Give again, word for word, each line below starting at the one that contains "Explain the contradiction in theory" and ending at the one that contains "criminals ..".

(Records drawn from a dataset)
—————
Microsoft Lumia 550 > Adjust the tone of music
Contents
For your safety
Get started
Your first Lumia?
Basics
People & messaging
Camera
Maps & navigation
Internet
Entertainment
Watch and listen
—————
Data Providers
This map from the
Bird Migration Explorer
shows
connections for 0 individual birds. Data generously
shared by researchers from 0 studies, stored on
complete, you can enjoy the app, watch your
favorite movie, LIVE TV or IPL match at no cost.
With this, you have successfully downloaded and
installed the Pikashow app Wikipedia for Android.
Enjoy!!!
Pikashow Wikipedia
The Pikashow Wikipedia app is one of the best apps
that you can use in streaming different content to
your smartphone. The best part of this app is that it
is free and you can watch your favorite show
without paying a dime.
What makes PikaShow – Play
—————
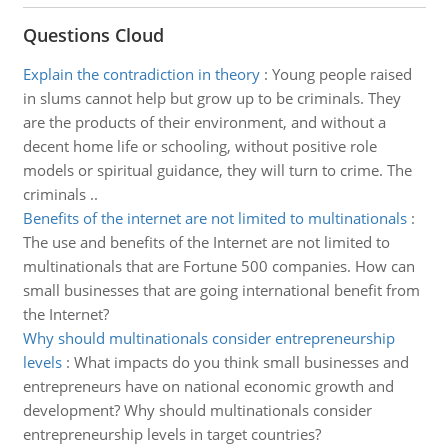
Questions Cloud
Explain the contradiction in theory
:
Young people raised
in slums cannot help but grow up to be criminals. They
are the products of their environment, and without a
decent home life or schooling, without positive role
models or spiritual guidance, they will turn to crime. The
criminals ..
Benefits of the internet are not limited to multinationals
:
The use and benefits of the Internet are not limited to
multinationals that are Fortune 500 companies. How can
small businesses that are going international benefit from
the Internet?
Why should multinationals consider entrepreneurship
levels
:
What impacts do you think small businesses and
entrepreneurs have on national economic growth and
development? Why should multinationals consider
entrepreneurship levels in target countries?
—————
§ RESULT OF THE TASK:
Explain the contradiction in theory
:
Young people raised
in slums cannot help but grow up to be criminals. They
are the products of their environment, and without a
decent home life or schooling, without positive role
models or spiritual guidance, they will turn to crime. The
criminals ..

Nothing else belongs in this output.